Write out all of the entries that follow, word for word, but skip the pictures.

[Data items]
⁂

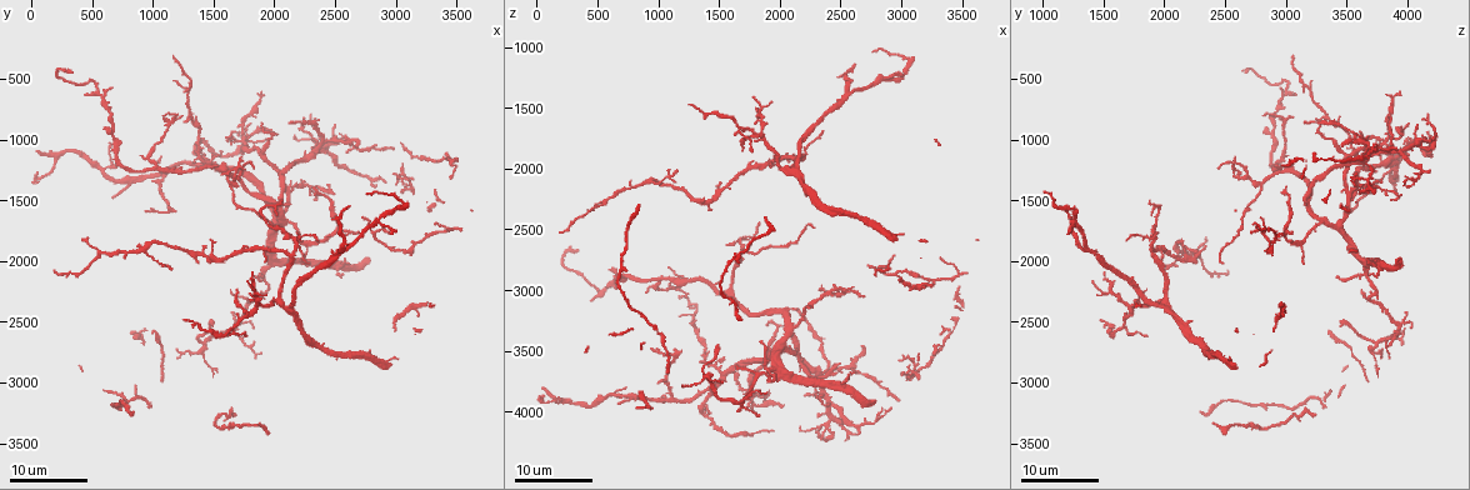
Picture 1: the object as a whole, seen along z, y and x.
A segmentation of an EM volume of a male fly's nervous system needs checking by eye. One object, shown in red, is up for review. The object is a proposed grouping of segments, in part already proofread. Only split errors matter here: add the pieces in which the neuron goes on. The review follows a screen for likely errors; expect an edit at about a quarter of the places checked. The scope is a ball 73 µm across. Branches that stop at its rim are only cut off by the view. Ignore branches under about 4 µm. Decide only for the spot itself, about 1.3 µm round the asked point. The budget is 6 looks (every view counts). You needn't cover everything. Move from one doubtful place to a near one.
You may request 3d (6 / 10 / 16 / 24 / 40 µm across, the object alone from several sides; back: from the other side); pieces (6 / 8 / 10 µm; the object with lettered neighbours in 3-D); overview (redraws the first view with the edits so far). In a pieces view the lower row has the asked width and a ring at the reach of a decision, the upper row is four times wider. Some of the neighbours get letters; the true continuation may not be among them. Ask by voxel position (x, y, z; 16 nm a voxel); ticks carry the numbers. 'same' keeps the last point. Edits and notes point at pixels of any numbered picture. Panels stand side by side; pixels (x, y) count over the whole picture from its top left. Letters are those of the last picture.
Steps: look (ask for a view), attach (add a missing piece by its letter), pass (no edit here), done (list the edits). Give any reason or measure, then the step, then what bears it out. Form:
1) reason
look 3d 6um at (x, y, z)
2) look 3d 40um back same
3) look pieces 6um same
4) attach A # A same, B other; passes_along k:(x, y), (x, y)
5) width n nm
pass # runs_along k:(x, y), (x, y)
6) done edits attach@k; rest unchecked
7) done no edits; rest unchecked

tapers out
look 3d 24um at (1840, 2120, 3420)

⁂

__Written reply__.
Picture 1: the object as a whole, seen along z, y and x.
A segmentation of an EM volume of a male fly's nervous system needs checking by eye. One object, shown in red, is up for review. The object is a proposed grouping of segments, in part already proofread. Only split errors matter here: add the pieces in which the neuron goes on. The review follows a screen for likely errors; expect an edit at about a quarter of the places checked. The scope is a ball 73 µm across. Branches that stop at its rim are only cut off by the view. Ignore branches under about 4 µm. Decide only for the spot itself, about 1.3 µm round the asked point. The budget is 6 looks (every view counts). You needn't cover everything. Move from one doubtful place to a near one.
You may request 3d (6 / 10 / 16 / 24 / 40 µm across, the object alone from several sides; back: from the other side); pieces (6 / 8 / 10 µm; the object with lettered neighbours in 3-D); overview (redraws the first view with the edits so far). In a pieces view the lower row has the asked width and a ring at the reach of a decision, the upper row is four times wider. Some of the neighbours get letters; the true continuation may not be among them. Ask by voxel position (x, y, z; 16 nm a voxel); ticks carry the numbers. 'same' keeps the last point. Edits and notes point at pixels of any numbered picture. Panels stand side by side; pixels (x, y) count over the whole picture from its top left. Letters are those of the last picture.
Steps: look (ask for a view), attach (add a missing piece by its letter), pass (no edit here), done (list the edits). Give any reason or measure, then the step, then what bears it out. Form:
1) reason
look 3d 6um at (x, y, z)
2) look 3d 40um back same
3) look pieces 6um same
4) attach A # A same, B other; passes_along k:(x, y), (x, y)
5) width n nm
pass # runs_along k:(x, y), (x, y)
6) done edits attach@k; rest unchecked
7) done no edits; rest unchecked

tapers out
look 3d 24um at (1840, 2120, 3420)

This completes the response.